Mais vous devez estre beaucoup plus embarassé pour expliquer ce que c'est que cette
substance qui agit et qui souffre, puis que vous la composez de deux choses, de la force
primitive, entelexeia prvth forme substancielle, et de la matiere qui souffre ou qui reçoit
l'action. Voici un composé bien mystérieux.
3o Je vous demande ce que c'est que cette matiere qui souffre. Cela est il étendu,
impénétrable, figuré? Est elle en mouvement? Non, car nous la considérons séparée de sa force
primitive. Est elle en repos? Ou concevez vous quelque milieu entre le mouvement et le repos?
Sera ce, id quod nec est quid, nec quantum nec quale? Certe Davus sum non Oedipus?
4o Passons à la force primitive, à la forme substantielle, qu'est ce que ce peut estre, que
cette force cette forme? Peut elle subsister seule? Non sans doute. Seroit ce la figure de la
matiere? Seroit ce une inclination, un instinct de matiere? Mais ce ne sont que des paroles. Sera
ce une substance qui agit, mais dès là, elle pourra subsister seule. Sera-t-elle toute entiere
dans toute la matiere, ou sera elle divisée selon toutes les divisions possibles de la matiere?
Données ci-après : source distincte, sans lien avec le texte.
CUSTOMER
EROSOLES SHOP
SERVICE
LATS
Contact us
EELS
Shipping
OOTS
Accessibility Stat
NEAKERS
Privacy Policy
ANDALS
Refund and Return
Conservera-t-elle dans chacune de ces divisions toute sa force? Où n'en gardera-t-elle qu'à
proportion de ces divisions? Quand cette force aura formé un cube de marbre d'un pied, le
pourra-t-elle détruire? Ou aura-t-elle epuisé toute la force? Elle ne pourra pas le détruire
apparemment. Si elle a donc epuisé ses forces, qui les lui rendra? Ce ne sera donc plus une
substance qui agit.
5o Je vous demande enfin, si cette force primitive, ou dérivée agit ad lubitum quand il lui
plait, et comme il lui plait, ou si elle agit toujours et en tout tems dans toute l'étenduë de ses
forces. Si elle agit ad lubitum, il faudra mettre dans un grain de sable un esprit intelligent et
libre. Si elle agit dans toute l'étenduë de ses forces, je demande pourquoi un cube de marbre
d'un pied seroit en repos dans les espaces imaginaires, où rien ne s'oppose à l'activité de cette
force. Mais dites vous, rien ne détermine son mouvement. Mais qu'importe à cette entelexeia**
*de quel coté elle agisse pourvu qu'elle agisse? C'est une etrange sorte de force intrinséque s'il
faut la choquer ou l'irriter pour la faire agir? Si on dit que toutes les particules de ce cube de
marbre sont en mouvement dans l'interieur de ce cube. Je demande d'où vient qu'il demeure
toujours cube? Peutêtre, Monsieur, que je frappe en aveugle sans savoir sur quoi portent mes
coups. J'attendrai vos lumieres. Mais jusqu'à présent le systême d'un Dieu qui imprime à la
matiere le mouvement qui produit les effets que nous voions me paroit beaucoup plus clair et
plus uni. Je suis avec affection. Gardez vous toujours la chambre?
Monsieur Votre tres humble et tres obéïssant serviteur Jaquelot
Lundi matin.
Ce que vous avez écrit de l'union de l'ame avec un corps organique, où se trouve-t-il? Est ce dans les actes de Leipsic? Y a-t-il long tems? Je n'ai rien lu que quelque chose de l'harmonie préexistente dans le Dictionnaire de M. Baile. Je ne garde point de copie de ce que je vous écris.